The League Of Extraordinary Gentlemen

THE LEAGUE OF EXTRAORDINARY GENTLEMEN makes Van Helsing look good. An intriguing premise is utterly botched by lame writing, elaborate but ridiculous special effects and  catastrophically inept direction and editing. Though it miraculously managed to recoup the $78,000,000 squandered on all the mind-numbing CGI destruction and hyper-cut combat (apparently choreographed by hummingbirds on crack), that fiscal rescue carried toxic baggage: appalled groans from critics and gypped ticket-buyers exiting theaters declaring “That totally sucked!” Worse, it was the last feature film in Sean Connery’s career, an ignominious exit, lousy enough to cause him to quit making movies. A “dieselpunk superhero” pile of steam did what SPECTRE couldn’t. To director Stephen Norrington (as of 2022 he hasn’t tried again) and script scribbler James Dale Robinson (the screenplay went thru 20 drafts, this is what emerged?) we can only say “thanks for f—nothing”. *

The idea germ came from the starter issue of a comic book series created by Alan Moore and Kevin O’Neal: take a slew of the Victorian Era’s most famous fictional characters and put them all together in a fight to save the World. Pillaging public domain, the plot colludes characters and ideas from H.Rider Haggard (‘Allan Quatermain’, played by The Sean), Jules Verne (‘Capt. Nemo’ and the ‘Nautilus), Arthur Conan Doyle (‘Prof. Moriarty’), H.G. Wells (the Invisible Man), Robert Louis Stevenson (‘Dr. Jekyll and Mr. Hyde’), Oscar Wilde (‘Dorian Gray’), Herman Melville (‘Ishmael’ from ‘Moby Dick’), Bram Stoker (‘Mina Harker’ from ‘Dracula’), and throws in Mark Twain (‘Tom Sawyer’) to try and grab American audiences (because when you think “Graphic Comix” the first thing that comes to mind is Tom Sawyer?) and adding Ian Fleming (‘M’) to tie in with Connery’s Bond cachet.

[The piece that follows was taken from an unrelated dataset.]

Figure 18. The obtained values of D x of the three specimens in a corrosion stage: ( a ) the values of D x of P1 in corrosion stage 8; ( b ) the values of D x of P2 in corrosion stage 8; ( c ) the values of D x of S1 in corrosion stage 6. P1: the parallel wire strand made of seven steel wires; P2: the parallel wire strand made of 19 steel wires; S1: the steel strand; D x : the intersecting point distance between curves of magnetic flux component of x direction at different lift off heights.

Venice is blown to fake pieces, Kenya is visited for a shootout, zeppelins are blown up, Mongolia, London and Paris are used and abused and any sense of pace, continuity and coherence, let alone fun, vanish in a maelstrom of noise and frenzy. Connery at 71, acquits himself with professional aplomb, some of the effects show flair and Peta Wilson provides  flashes of allure as Harker. Everything else stinks on ice.

Wasted in support: Naseeruddin Shah (he called it “unbearable, I couldn’t sit through it”), Tony Curran, Jason Flemyng, Richard Roxburgh, Stuart Townsend, Shane West, David Hemmings. Filmed in Hungary, the Czech Republic and Malta, lasting an interminable 110 minutes. Hype worked: the $66,465,000 made in the States (44th in 2003) was part of a worldwide swipe of $179,265,000. An additional $48,600,000 was harnessed by DVD rentals, $36,400,000 more in disc sales. Brain cells perish exponentially.

* Release the Connery!—Sean vented “It was a nightmare. The experience had a great influence on me, it made me think about showbiz. I get fed up dealing with idiots”. As for the director (who, sensing public disaster or a possible punch in the nose, didn’t even show up for the premiere) Sir 007 didn’t mince much: “He should be locked up for insanity.”

FYI: not to be confused with 1960’s The League Of Gentlemen, a dandy Brit caper escape.